An industry information session was held in Perth outlining the works required to allow the airport to accommodate the aircraft. This includes runway, taxiway and apron strengthening, widening, airfield ground lighting refurbishment, and ‘various compliance works’ under Project 8129.
The $100-$200 million project, noted in the 2016 Defence White Paper, remains subject to government and Parliamentary approval.
RAAF regularly operated AP-3C Orion maritime patrol aircraft from Cocos Island, which have a wingspan of 30.8 metres and a maximum weight of 61,200 kg. The Poseidons, however, are significantly wider (37.6 metres) and heavier (85,820 kg), necessitating runway expansion and pavement strengthening.
A wider runway might open the possibility of deploying the new MQ-4C Triton unmanned maritime patrol aircraft to Cocos Island, which have a similar wingspan to Poseidons. The far greater endurance of the Triton would represent a significant step-up in Defence’s ability to conduct maritime patrol missions over virtually the entire Indian Ocean, which is seeing an increase in Chinese naval activity in recent years.
However, the Triton’s significant wingspan makes the fuel stored within vulnerable to the tropical heat, meaning operations would likely require a sun shelter in addition to permanent facilities for the launch and recovery crew. Defence’s response to ADM suggests this is not planned under Project 8219.
“The upgrade will not include new buildings or shelters,” a spokesperson said. “The length of the runway will remain at 2,441 metres. The shoulder will increase from 3.5 to 7.5 metres.”
Defence also said that no P8-A support personnel would be permanently based at the airport, but did not mention staff for other aircraft (such as the M-55A Peregrine EW planes).
“The existing supporting infrastructure at the airport is currently sufficient to support P-8A Poseidon operations,” the spokesperson said. “There will not be any P-8A Poseidon aircraft permanently based at Cocos Island, therefore there is no requirement to base P-8A Poseidon support staff there permanently.”
The move supports the operational role of the two aircraft, with the Triton acting as loitering surveillance and the P-8A as the response asset.

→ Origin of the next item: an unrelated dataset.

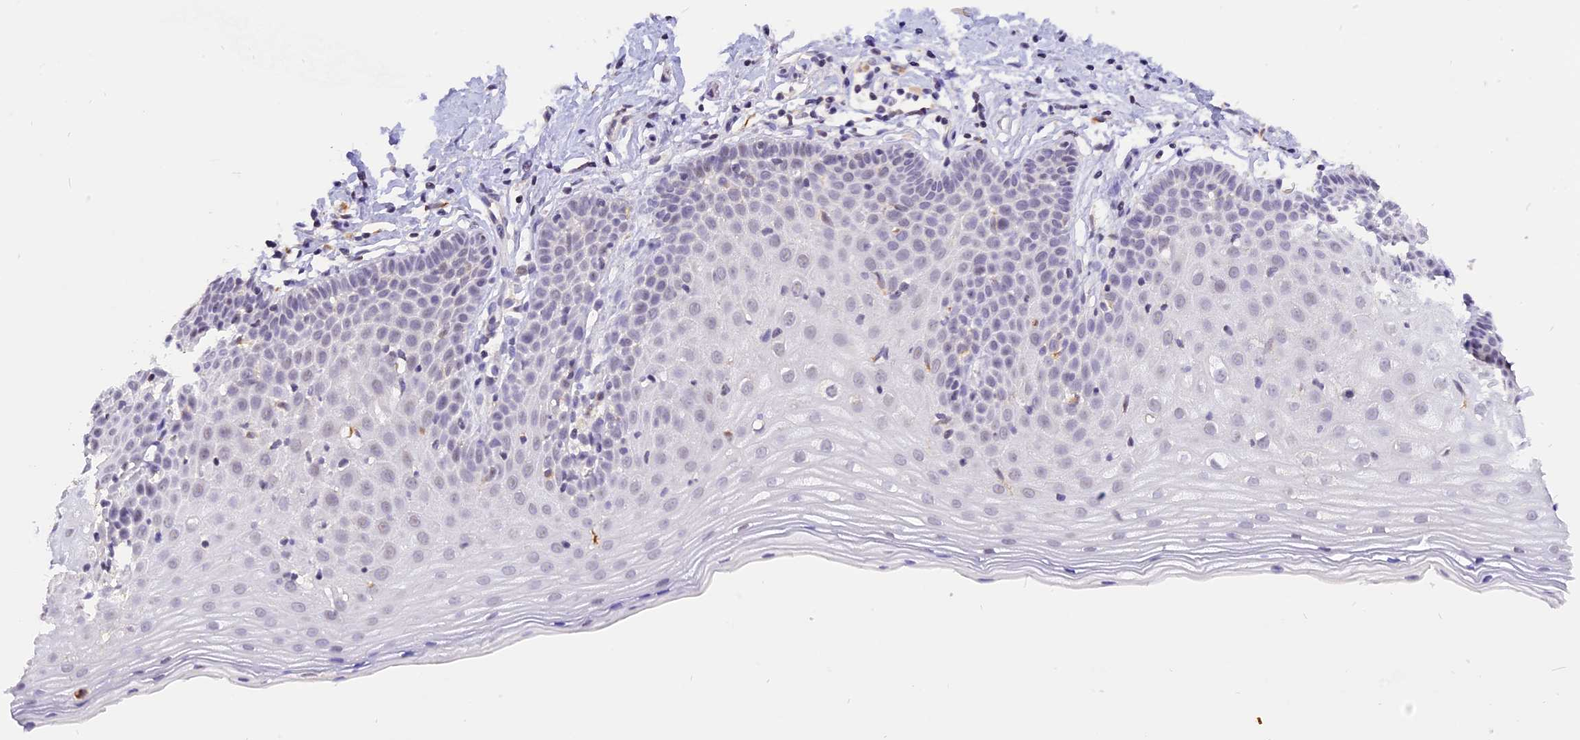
{"staining": {"intensity": "negative", "quantity": "none", "location": "none"}, "tissue": "cervix", "cell_type": "Glandular cells", "image_type": "normal", "snomed": [{"axis": "morphology", "description": "Normal tissue, NOS"}, {"axis": "topography", "description": "Cervix"}], "caption": "IHC of normal cervix shows no positivity in glandular cells.", "gene": "AHSP", "patient": {"sex": "female", "age": 36}}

An improved airstrip on Cocos Island will also allow Australian P-8As (and possibly M-55As) to patrol much closer to India’s area of interest. Canberra has been seeking to improve defence relations with New Delhi through participation in multilateral military exercises such as AUSINDEX and Pitch Black, deployments like Indo-Pacific Endeavour, and high-level political visits. New Delhi, however, has repeatedly denied Australian requests to participate in Exercise Malabar, which it holds alongside the US and Japan, for fear of provoking China.